SOURCE EXTRACT ::
————
Using YourDrive's app to unlock a rental car. The startup is designed to let car owners rent out their vehicle while they're at work or away. Photo / Supplied.
YourDrive, a startup that lets people rent out their personal vehicles, has automated its service.
Previously, it required the owner of a vehicle to hand over keys to a renter.
Now, YourDrive will install a $250 hardware unit in your car (at its cost) which means a renter can unlock it with an app.
YourDrive operates nationwide, but most of the 250 or so vehicles on its books are in Auckland and Wellington, founder and CEO Oscar Ellison says - and those cities are getting the automated system first.
The idea behind YourDrive is that you can rent out your car during downtime - be it while you're at work or away for a few days.
The startup has software that will suggest hourly and daily pricing based on make and model, but an owner can override it if they choose.
Ellison says allowing for GST, his company takes a 31 per cent clip of the ticket on each rental, with insurance included in its commission. The renter has to return the car in the same condition they picked it up - which means they cover their own fuel costs, and cleaning.
————
RAW DATA ::
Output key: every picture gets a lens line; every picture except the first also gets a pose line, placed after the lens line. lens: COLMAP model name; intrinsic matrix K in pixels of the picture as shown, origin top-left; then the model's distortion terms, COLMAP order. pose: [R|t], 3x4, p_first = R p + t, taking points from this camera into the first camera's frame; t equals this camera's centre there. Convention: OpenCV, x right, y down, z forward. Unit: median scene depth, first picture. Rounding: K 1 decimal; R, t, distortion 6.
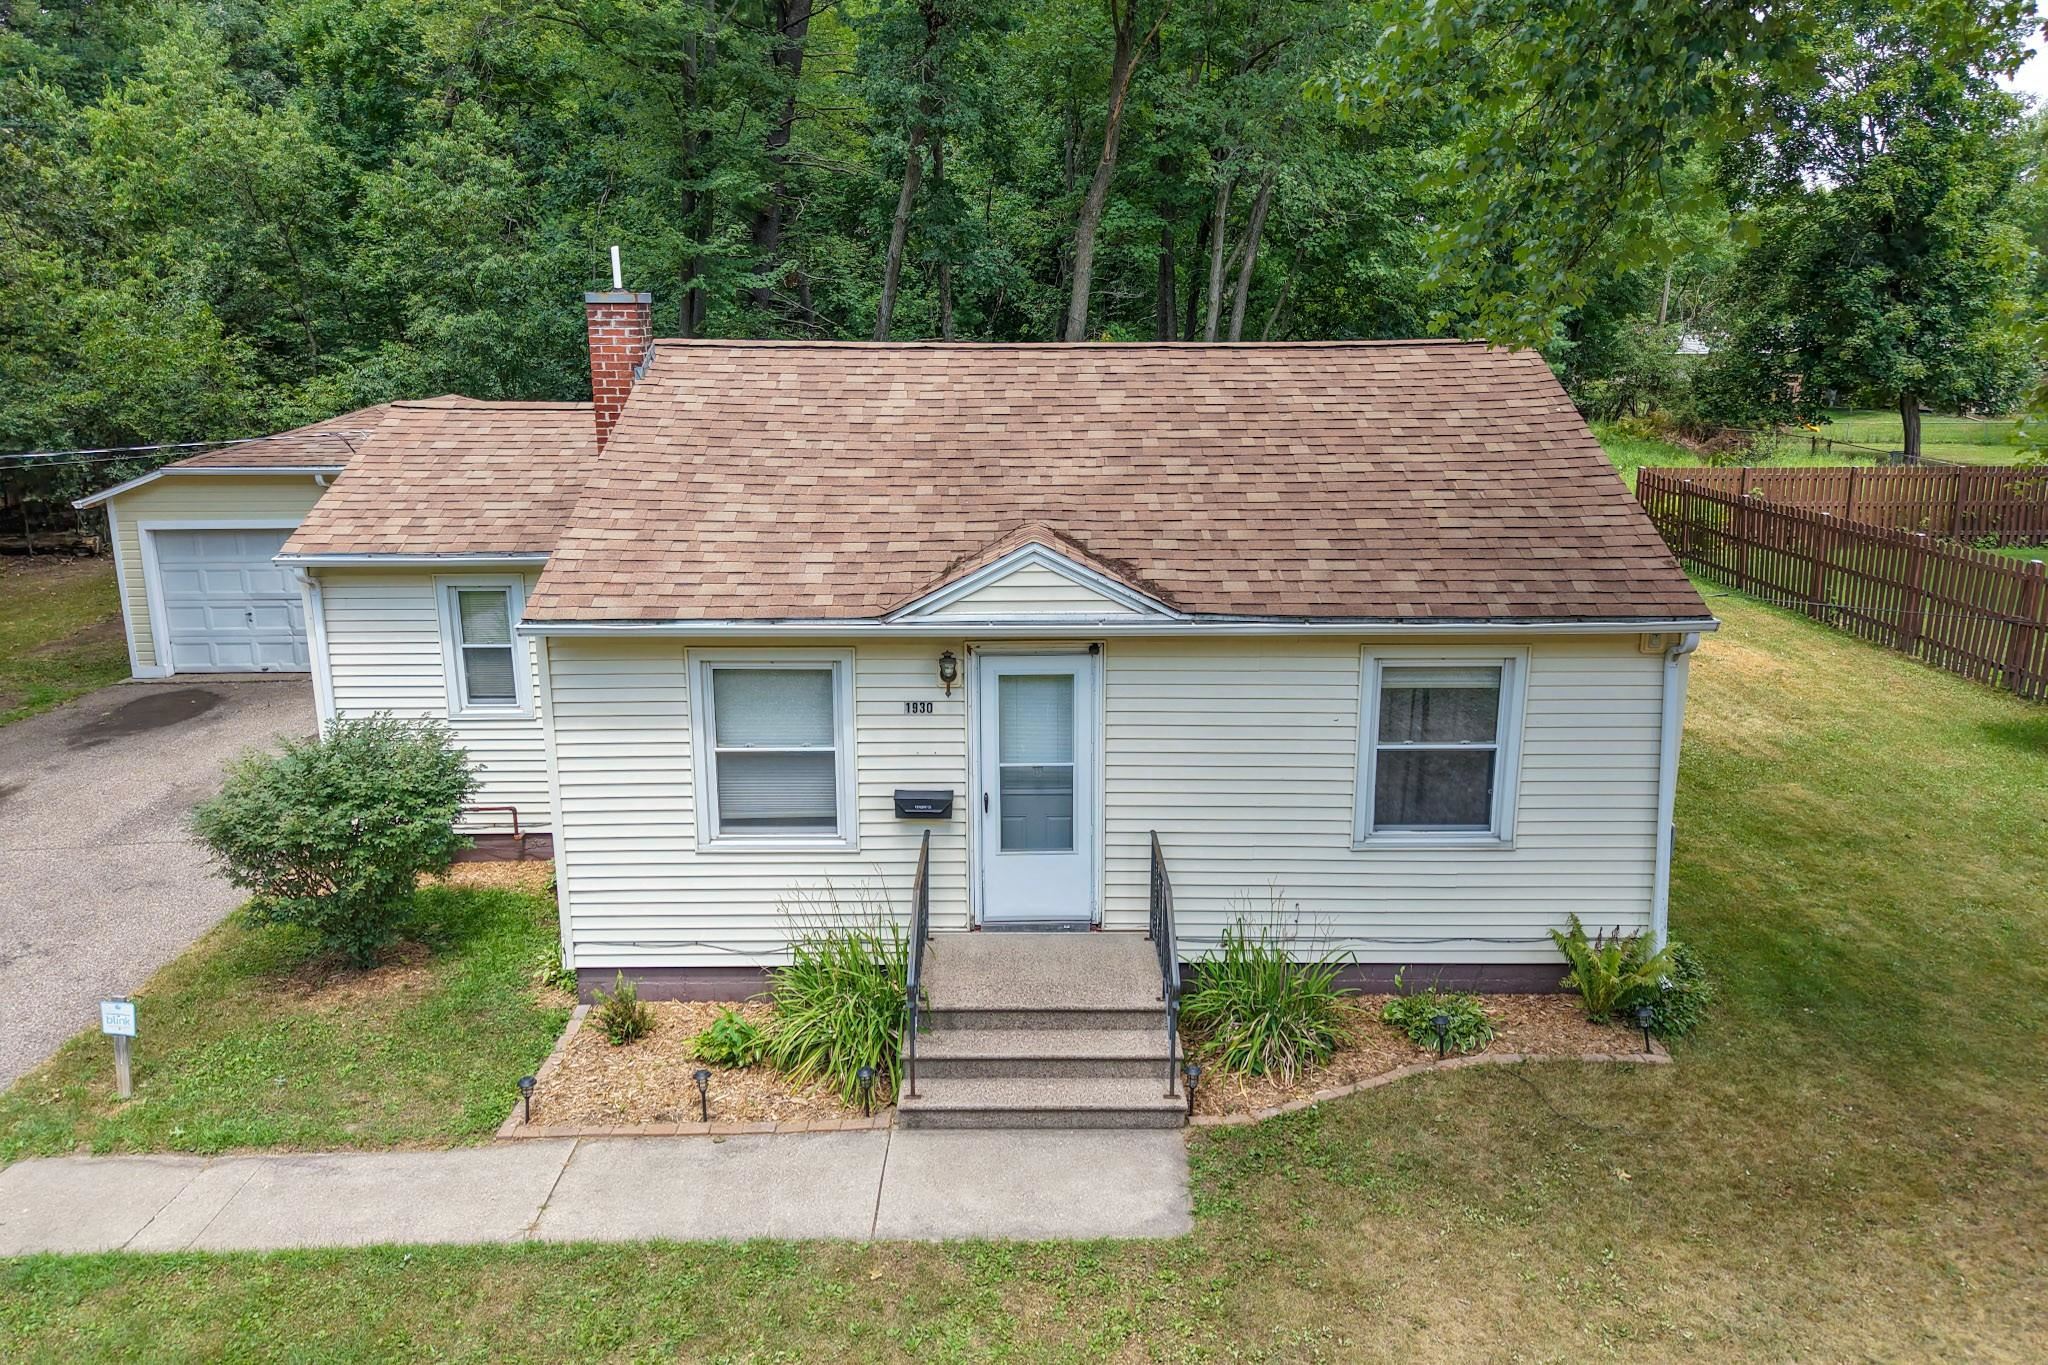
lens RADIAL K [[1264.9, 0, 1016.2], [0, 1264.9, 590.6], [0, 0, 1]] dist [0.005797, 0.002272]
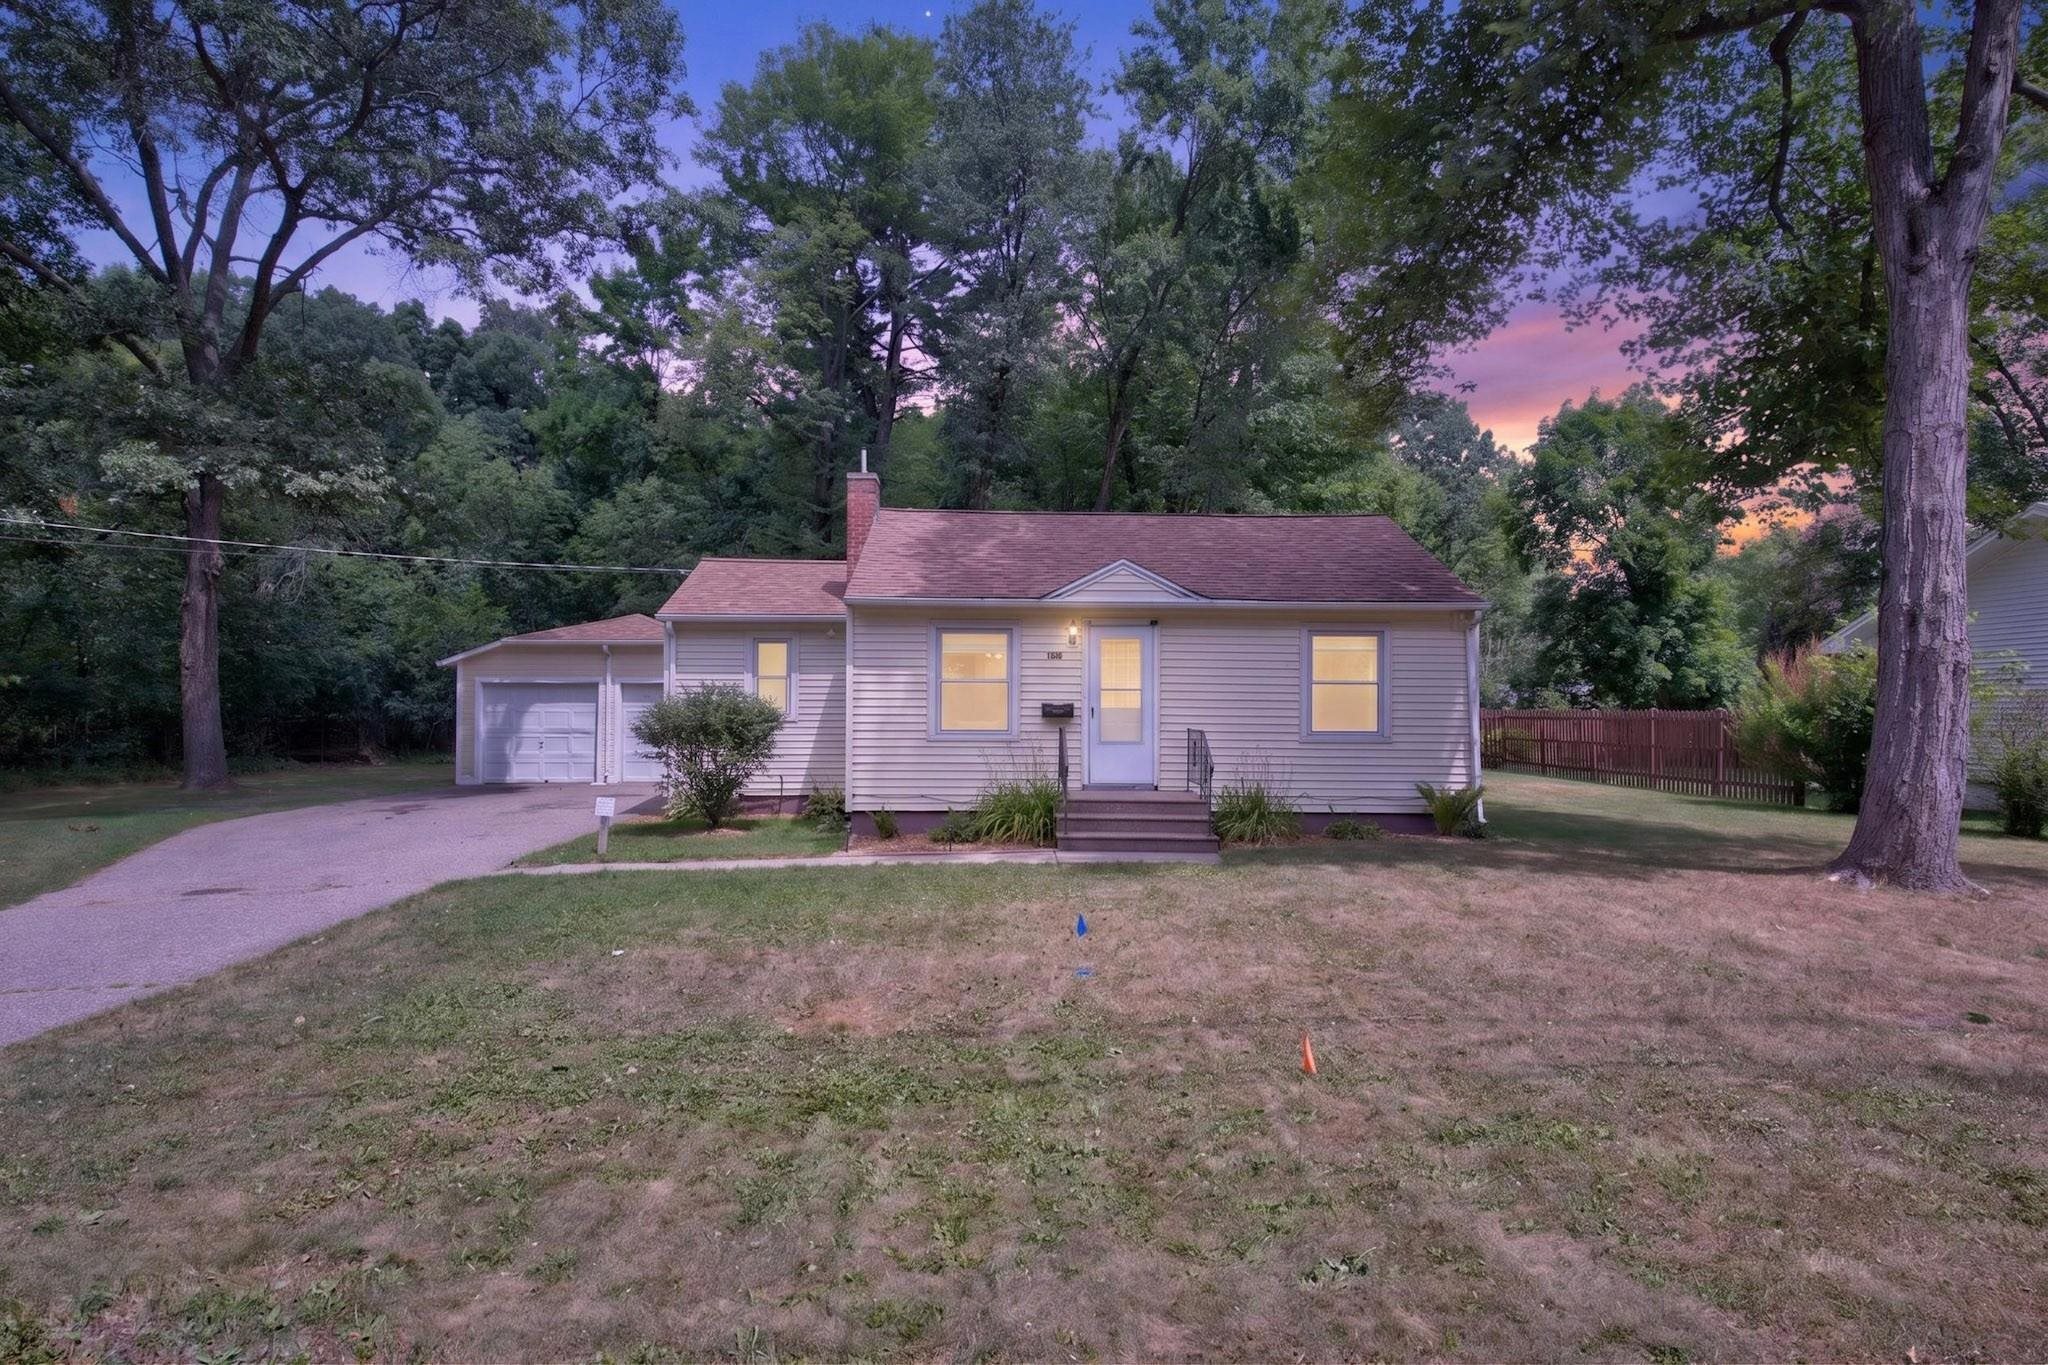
————
WHAT TO PRODUCE :: In the YourDrive article, why does the renter cover their own fuel and cleaning costs? Answer in one to three sentences.

EXERCISE RESPONSE :: The renter has to return the car in the same condition as when they picked it up. That means refilling the fuel they used and cleaning the car at their own expense.